In the U.S. there is also that vanity thing. It is not quite the fashion statement.

Or someone in the states might say: "if you are sick, stay home".

Hong Kong was also ground zero for the SARS epidemic, so that may have made the mask more socially acceptable.

Sunday, October 17, 2010

Sai Kung: Fresh Seafood

Seafood is a major ingredient in the Cantonese cuisine that prevails in Hong Kong. Many restaurants have tanks filled with various live fish and shellfish. In a visit to Sai Kung -- a seaside village in Hong Kong -- there are a large number of seafood restaurants along the waterfront that have impressive varieties of live seafood on display.





This is the squid with green and black pepper.

Hiking in Hong Kong

I do a lot of walking in Hong Kong -- mostly in crowded and congested urban commercial districts.

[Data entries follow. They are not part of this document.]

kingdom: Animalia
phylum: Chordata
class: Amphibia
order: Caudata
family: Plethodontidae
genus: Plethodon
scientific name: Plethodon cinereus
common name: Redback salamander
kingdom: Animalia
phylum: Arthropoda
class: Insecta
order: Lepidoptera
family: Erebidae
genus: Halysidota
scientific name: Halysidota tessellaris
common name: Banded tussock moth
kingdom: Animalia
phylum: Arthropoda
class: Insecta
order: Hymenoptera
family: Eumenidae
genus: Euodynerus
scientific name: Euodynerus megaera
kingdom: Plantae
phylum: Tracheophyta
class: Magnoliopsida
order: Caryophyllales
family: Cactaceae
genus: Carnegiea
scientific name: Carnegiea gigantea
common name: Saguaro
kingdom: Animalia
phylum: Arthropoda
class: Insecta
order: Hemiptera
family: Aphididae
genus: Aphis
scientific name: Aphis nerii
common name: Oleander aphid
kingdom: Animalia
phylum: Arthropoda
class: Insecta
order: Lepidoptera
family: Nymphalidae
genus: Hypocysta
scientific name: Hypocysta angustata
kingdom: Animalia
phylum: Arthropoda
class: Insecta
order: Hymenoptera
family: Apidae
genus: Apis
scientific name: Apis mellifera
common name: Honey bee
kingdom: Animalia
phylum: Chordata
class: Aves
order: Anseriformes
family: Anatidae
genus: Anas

Today I took the advice of many Hong Kongers and explored one of the mountain hiking trails. The most well-known is the MacLehose Trail that runs 100 kilometers over some beautiful and rugged terrain. I traversed the stage one segment (10.6 kilometers) which runs alongside a huge reservoir to the ocean.



According to what I read this is an unusual rock formation -- hexagonal vertical rhyolite columns -- that is unique to these islands and the product of volcanic activity.



These concrete blocks in an interesting shape are "dolosse" used to protect the dam and reservoir channel from ocean waves.



Saturday, October 16, 2010

Public Transport: Trams

Many people on Hong Kong island take advantage of the double-decker tramway system. Like just about everything in Hong Kong, they are festooned with commercial advertisement. But they are much more environmentally friendly than the many buses that travel the roads of Hong Kong.



Banksters

Like in the U.S., people here are also disgusted with corrupt and illegitimate banking institutions. This is a protest outside the Bank of China. I see similar protests outside the headquarters of other banks in Hong Kong on a regular basis.

School Spirit: Hong Kong Style

As I posted earlier, at universities here there are no mascots, or t-shirts, or school spirit along the lines of U.S. universities (and no football or basketball or tailgating) . However, I recently discovered where the spirit lies -- with one's academic program.

In Hong Kong, under the current three year undergraduate degree (which will change; that is why I am here), students are admitted to specific academic programs rather than the university. In the fall the programs compete for student votes that, as I understand it, translate into recognition and resources for the winning programs.

Every morning for the past week students have been promoting their programs through orchestrated cheers, signs, and uniforms outside the main academic building. I originally mistook the noise and hubbub for a political demonstration.